- DESCRIPTION OF THE TASK: Convert the material below into a numbered list with one line per item. Skip blank lines and leave out the pictures.

- INPUT:
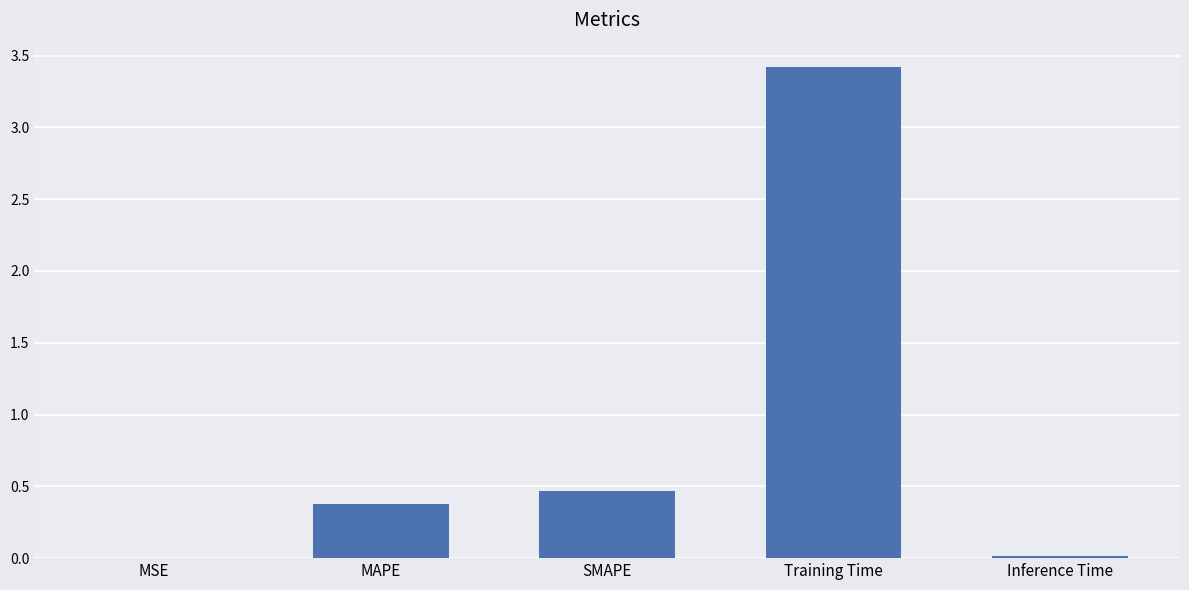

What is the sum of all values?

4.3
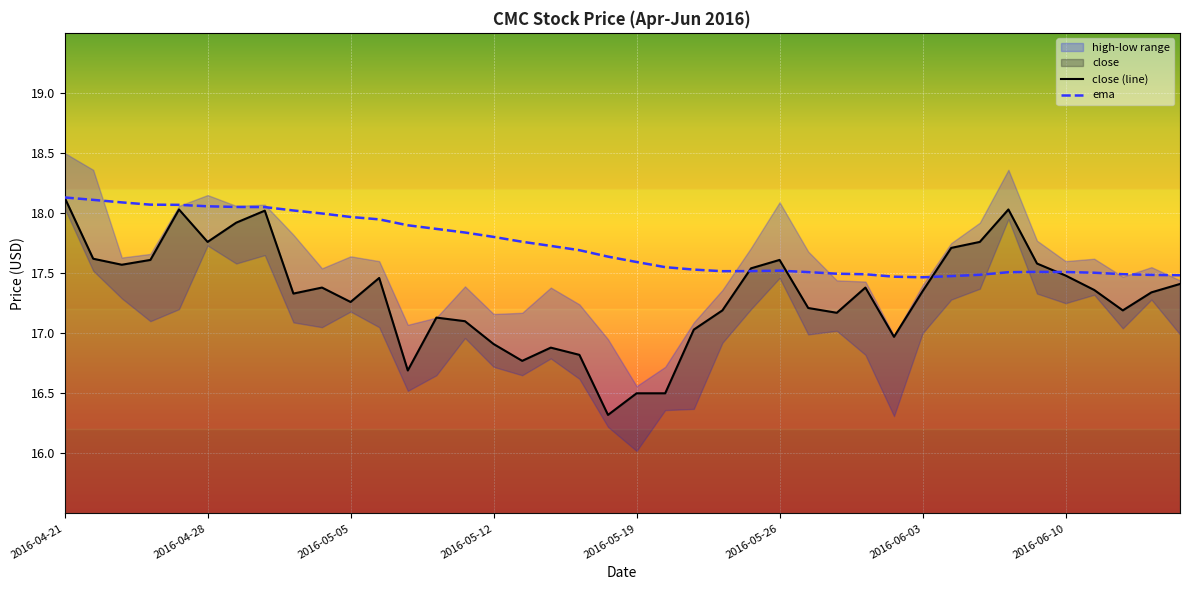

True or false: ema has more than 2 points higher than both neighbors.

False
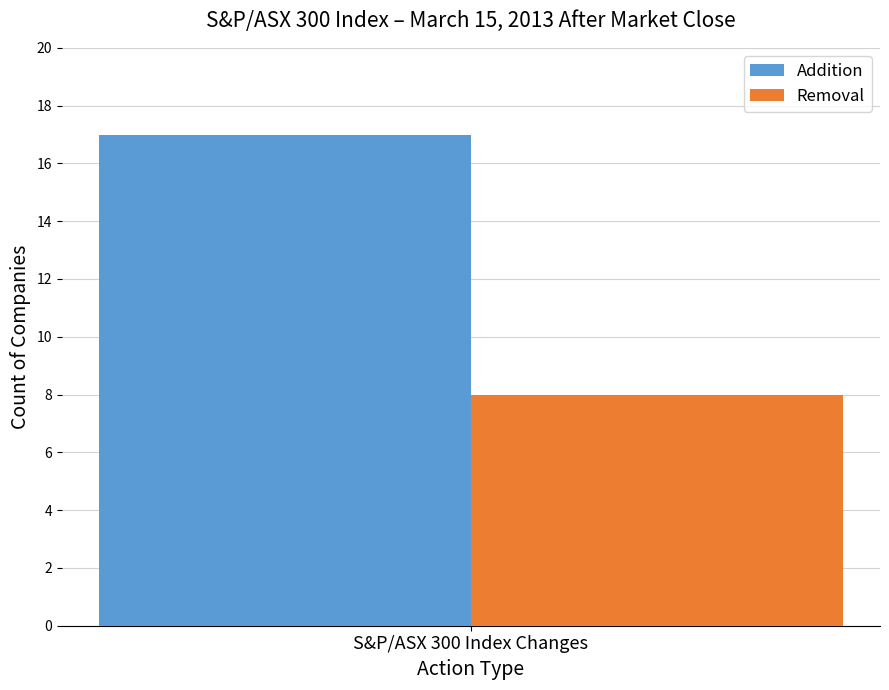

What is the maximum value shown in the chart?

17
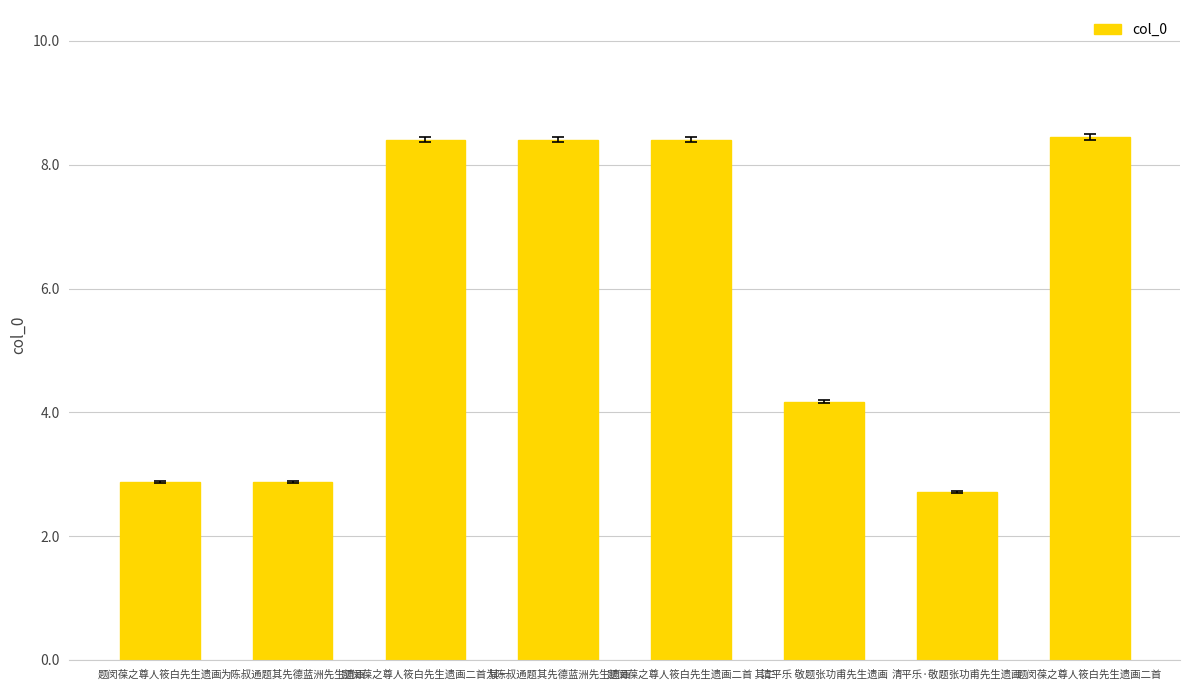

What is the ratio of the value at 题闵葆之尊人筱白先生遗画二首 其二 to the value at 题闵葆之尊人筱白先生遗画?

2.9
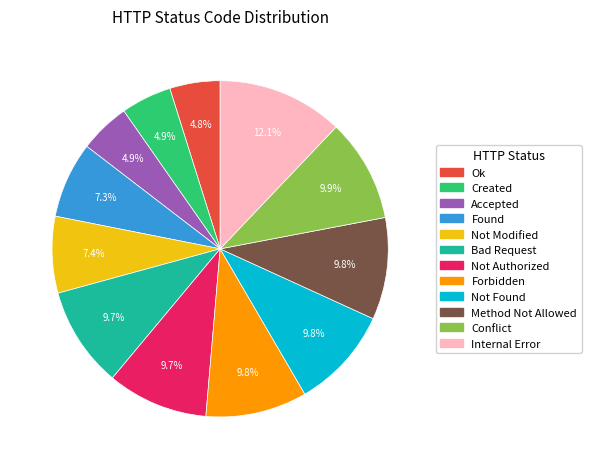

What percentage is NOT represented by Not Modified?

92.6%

- ANSWER SECTION:
1. What is the sum of all values?
2. 4.3
3. True or false: ema has more than 2 points higher than both neighbors.
4. False
5. What is the maximum value shown in the chart?
6. 17
7. What is the ratio of the value at 题闵葆之尊人筱白先生遗画二首 其二 to the value at 题闵葆之尊人筱白先生遗画?
8. 2.9
9. What percentage is NOT represented by Not Modified?
10. 92.6%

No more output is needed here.